Die Freiheit des digitalen Filmens

2001 dokumentierte der chinesische Regisseur Jia Zhang-ke in „In Public“ Alltagsszenen aus Datong: Menschen sitzen im Wartesaal des Bahnhofs, Busse passieren die Hauptstraße der ehemaligen Kohlebergbaustadt. „In Public“ ist Jias erster Film aus Datong, ein Jahr später entsteht dort „Unknown Pleasures“ über drei junge Menschen, die versuchen, sich ein Leben aufzubauen; mit „Asche ist reines Weiß“ endete der Zyklus. In den Spielfilmen hallen Momente aus „In Public“ wieder. In Jias Aufnahmen klingt jene Atmosphäre aus Trostlosigkeit, ruppigem Charme und Unerschütterlichkeit an, die sich in seinen späteren Filmen entfalten sollte.

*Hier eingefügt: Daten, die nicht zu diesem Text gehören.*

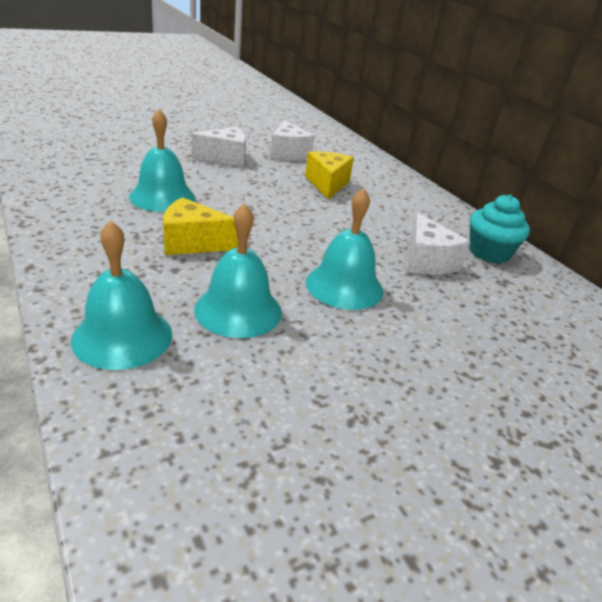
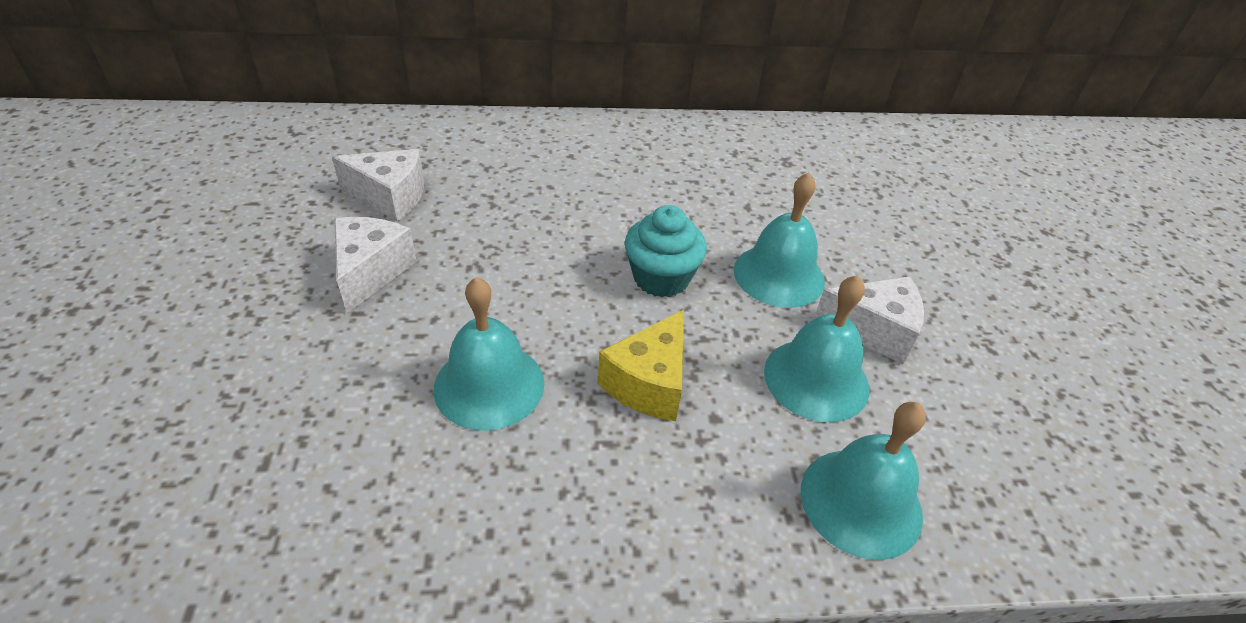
camera: 65 degrees left, 10 degrees up
yellow cheese [305,151,354,199] -> none
white cheese [408,213,470,275] -> white cheese moved to [814,277,924,364]
turquoise cupcake [469,194,530,264] -> turquoise cupcake moved to [625,205,707,297]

So unterschiedlich die Filme des Jeonju Digital Project sind, so sehr zeugen sie gerade in der Zusammenschau und mit Blick von heute von der Freiheit, die die digitalen Möglichkeiten dem Film um die Jahrtausendwende bescherten. Die Reihe des Arsenals macht das Jeonju Digital Project als Netzwerk sichtbar, das die Filme untereinander, mit der Zeit ihrer Entstehung und mit dem Werk ihrer Filmemacher:innen verwebt.